Drosera rotundifolia has been traditionally used for the treatment of respiratory diseases in phytotherapy and homeopathy. The mechanisms of action recognized so far are linked to the known effects of specific components, such as flavonoids, but are not completely understood. In this study, the biological functions of D. rotundifolia were explored in vitro following the treatment of bronchial epithelial cells, which are the potential targets of the pharmacological effects of the herbal medicine. To do so, the whole plant ethanolic extract was 1000-fold diluted in water (D. rotundifolia 3×) and added to a 16HBE human cell line culture for 3 h or 6 h.

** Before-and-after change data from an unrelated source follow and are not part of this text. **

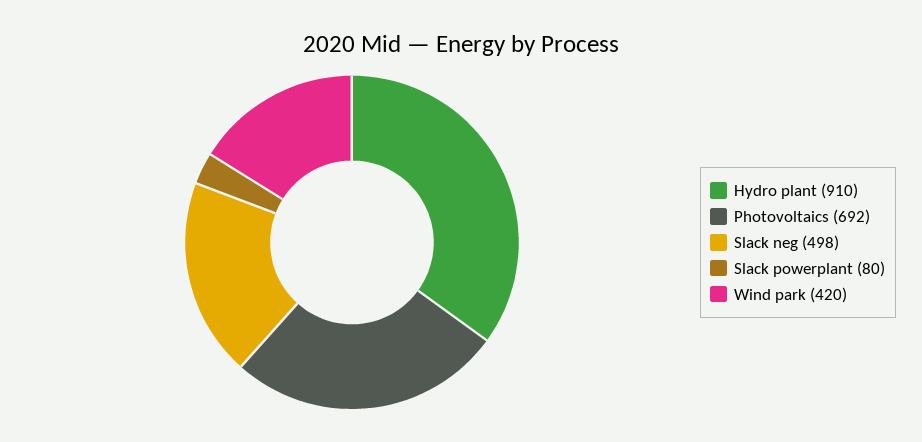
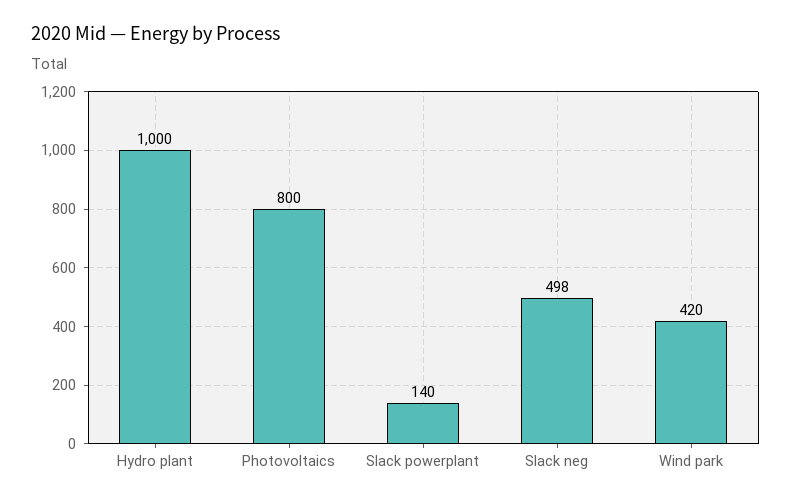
Hydro plant: 910 -> 1000
Photovoltaics: 692 -> 800
Slack powerplant: 80 -> 140

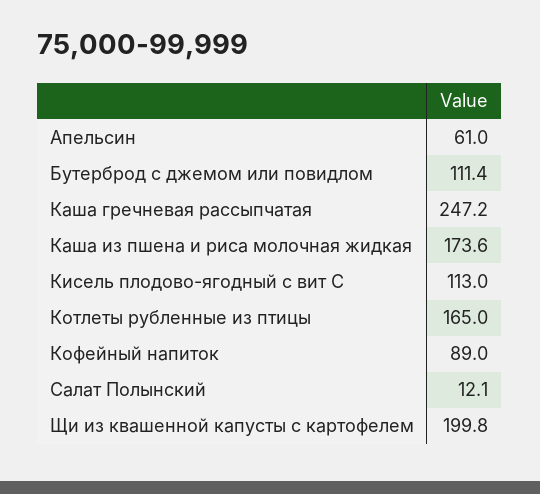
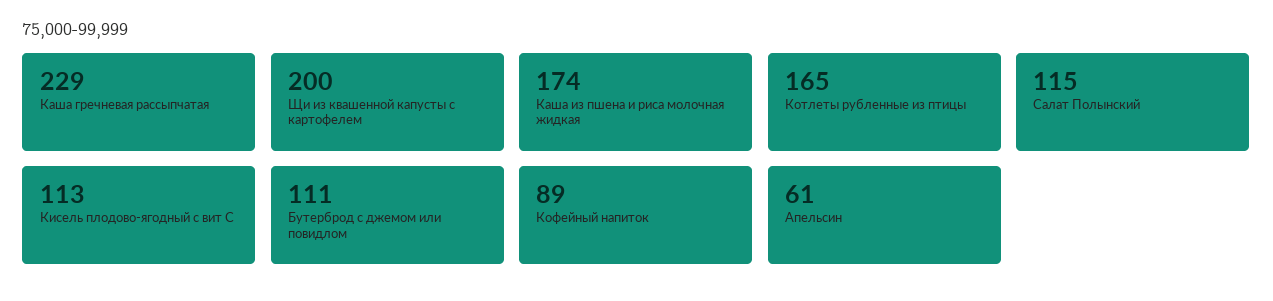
Каша гречневая рассыпчатая: 247.2 -> 229
Салат Полынский: 12.1 -> 115

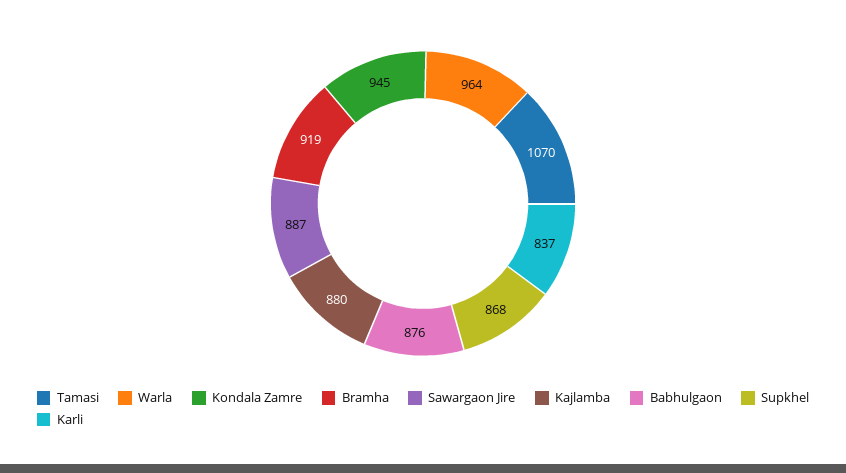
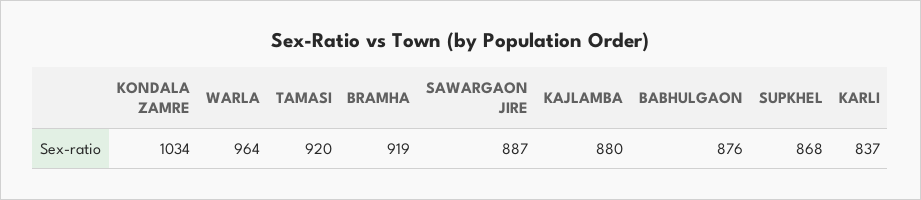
Tamasi: 1070 -> 920
Kondala Zamre: 945 -> 1034

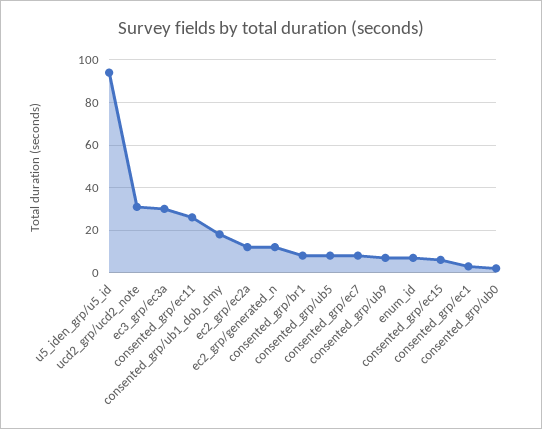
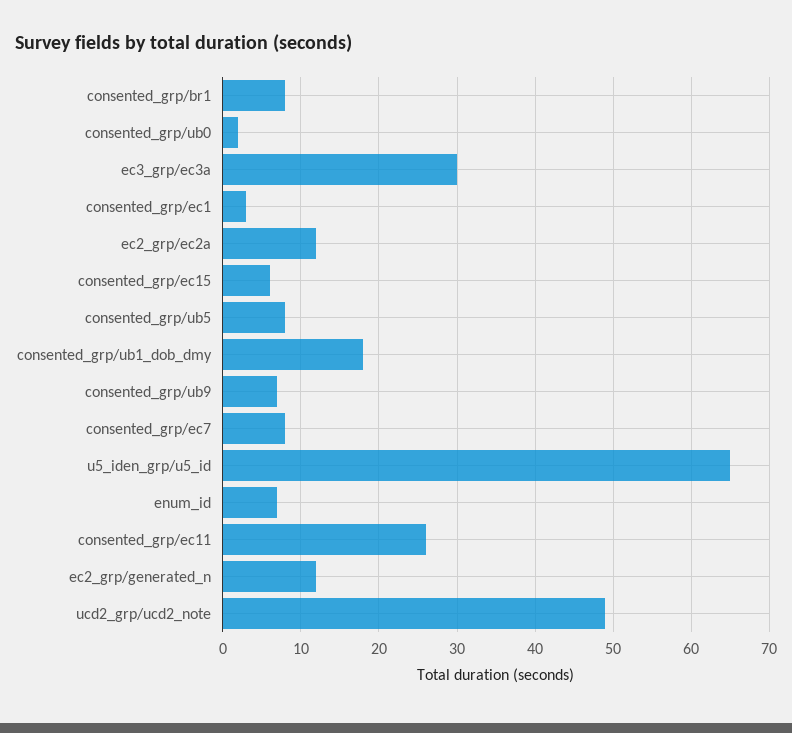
u5_iden_grp/u5_id: 95 -> 65
ucd2_grp/ucd2_note: 30 -> 49

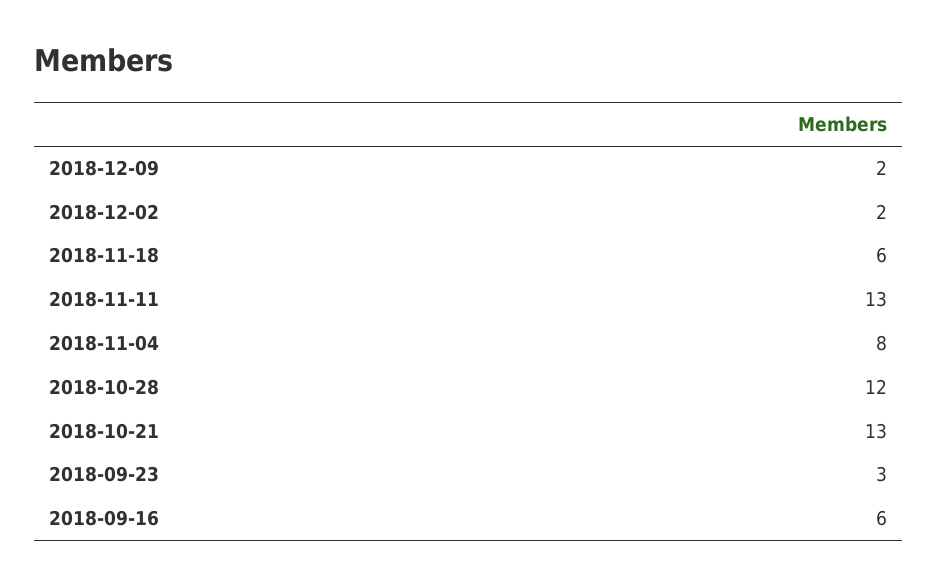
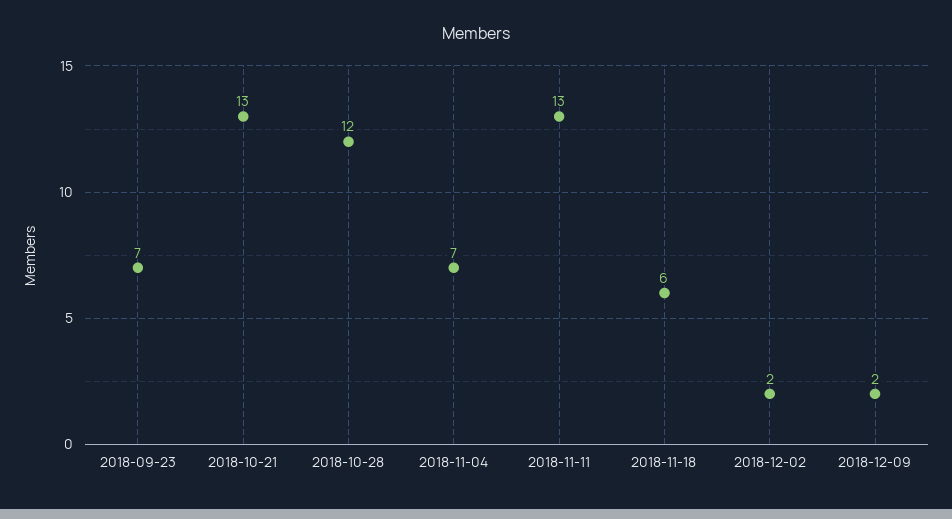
2018-11-04: 8 -> 7
2018-09-23: 3 -> 7
2018-09-16: 6 -> none

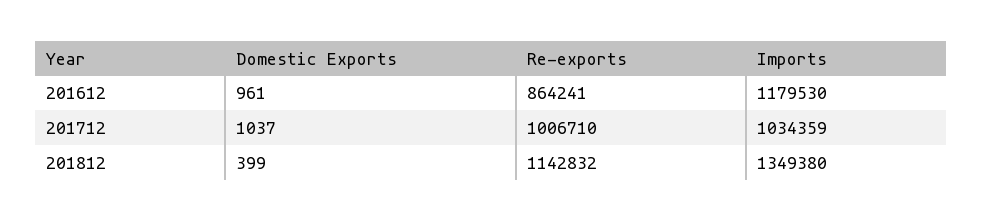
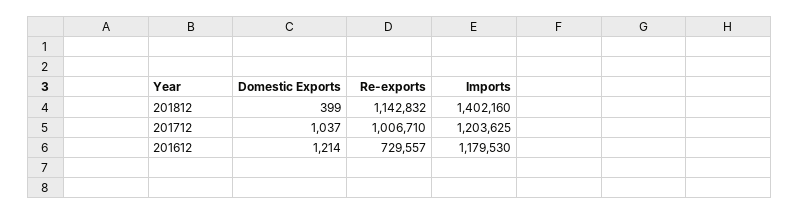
Domestic Exports, 201612: 961 -> 1214
Re-exports, 201612: 864241 -> 729557
Imports, 201712: 1034359 -> 1203625
Imports, 201812: 1349380 -> 1402160

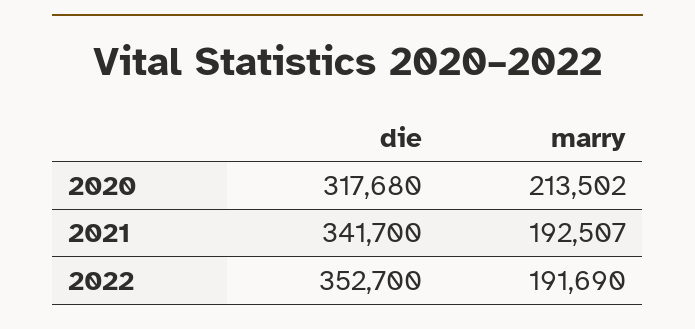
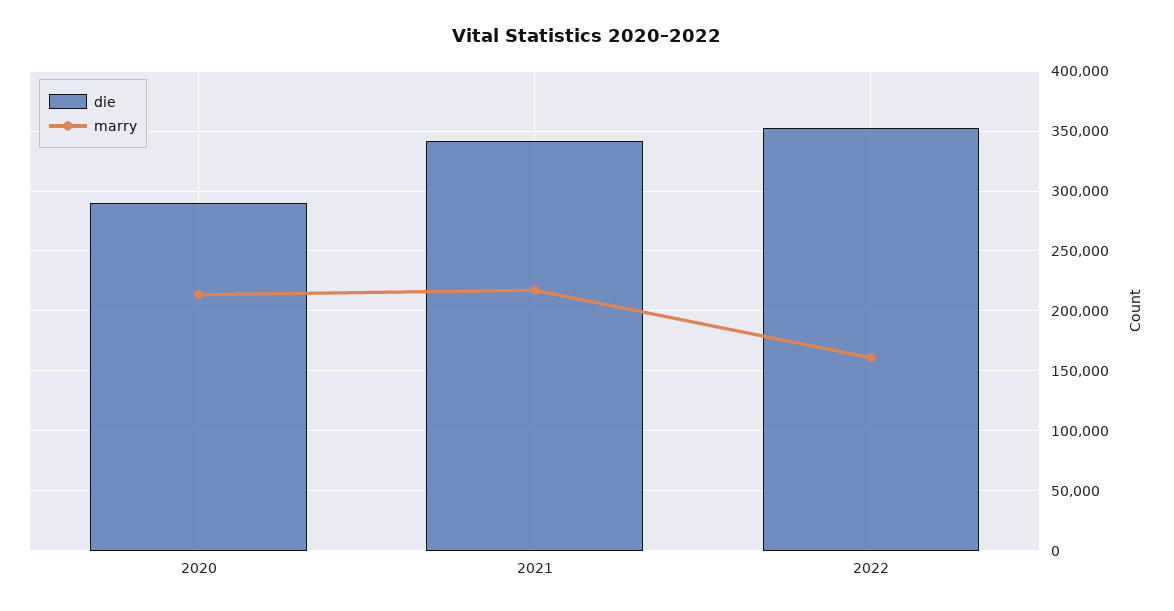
die, 2020: 317680 -> 290000
marry, 2021: 192507 -> 220000
marry, 2022: 191690 -> 160000

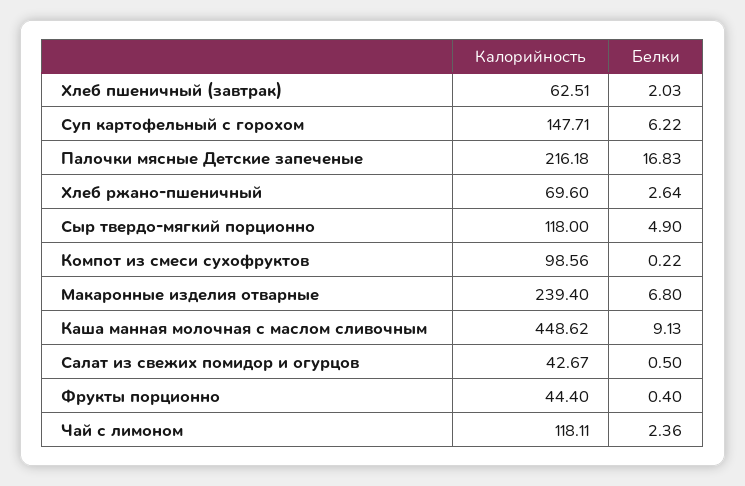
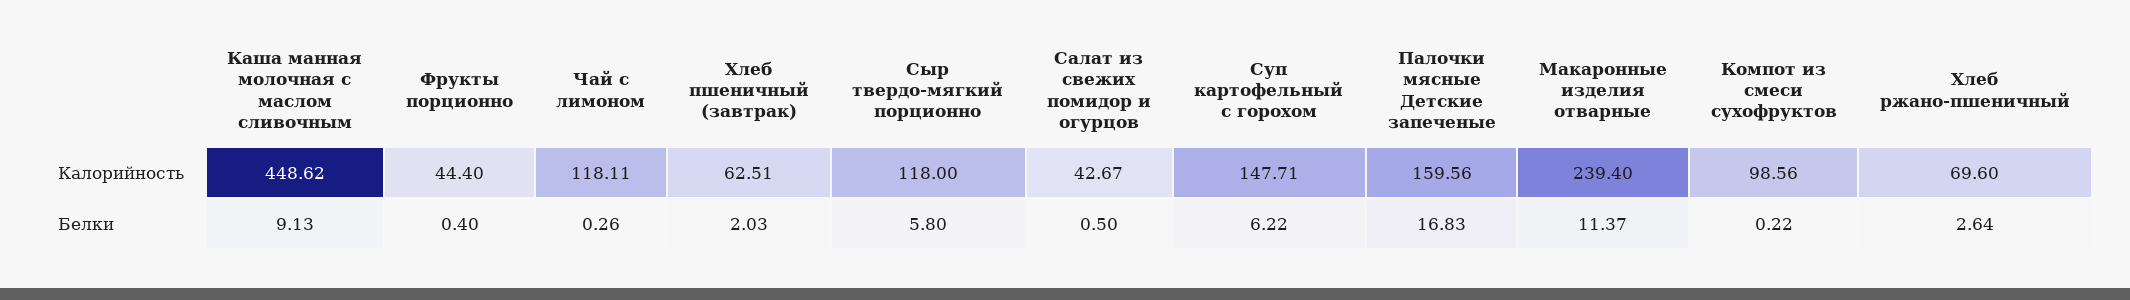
Калорийность, Палочки мясные Детские запеченые: 216.18 -> 159.56
Белки, Сыр твердо-мягкий порционно: 4.9 -> 5.8
Белки, Макаронные изделия отварные: 6.8 -> 11.37
Белки, Чай с лимоном: 2.36 -> 0.26

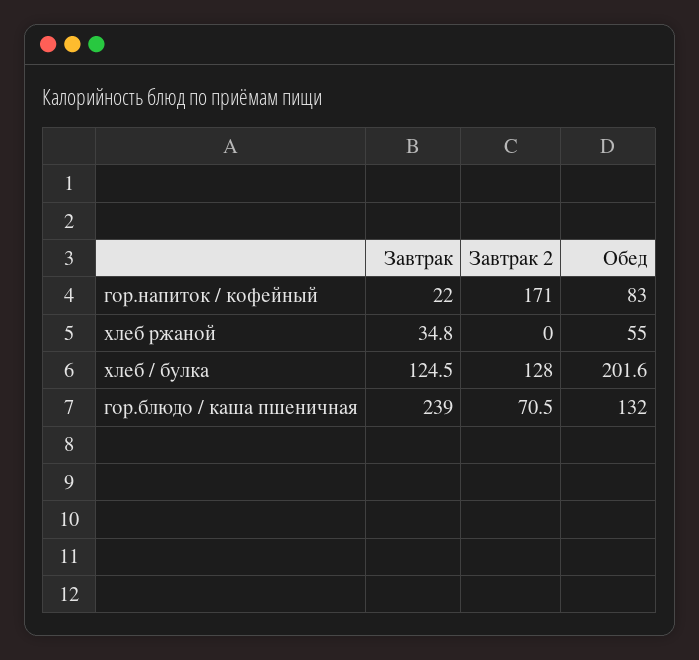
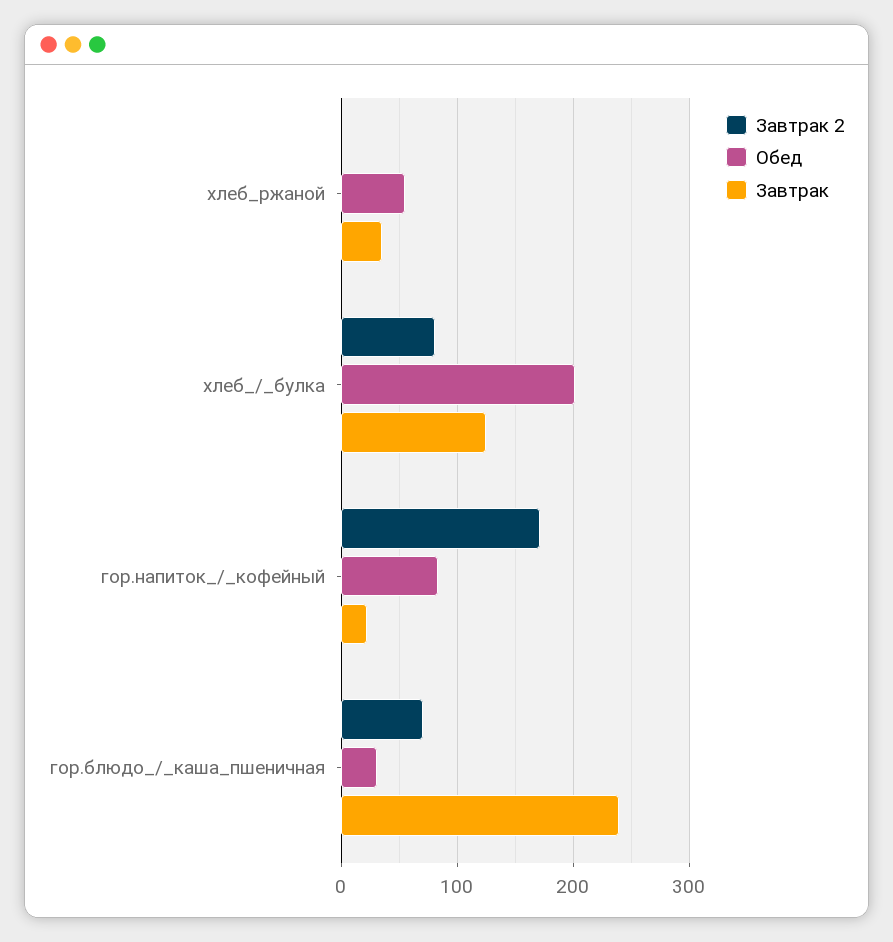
Завтрак 2, хлеб / булка: 128 -> 80
Обед, гор.блюдо / каша пшеничная: 132 -> 30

The effects on gene expression of the treatments and corresponding controls were then investigated by RNA sequencing. The differentially expressed genes were validated through RT-qPCR, and the enriched biological functions involved in the effects of treatment were investigated. D. rotundifolia 3× did not impair cell viability and was shown to be a stimulant of cell functions by regulating the expression of dozens of genes after 3 h, and the effects were amplified after 6 h of treatment. The main differentially expressed genes encoded ligands of epithelial growth factor receptor, proteins involved in xenobiotic detoxification and cytokines, suggesting that D. rotundifolia 3× could stimulate self-repair systems, which are impaired in airway diseases. Furthermore, D. rotundifolia 3× acts on a complex and multifaceted set of genes and may potentially affect different layers of the bronchial mucosa.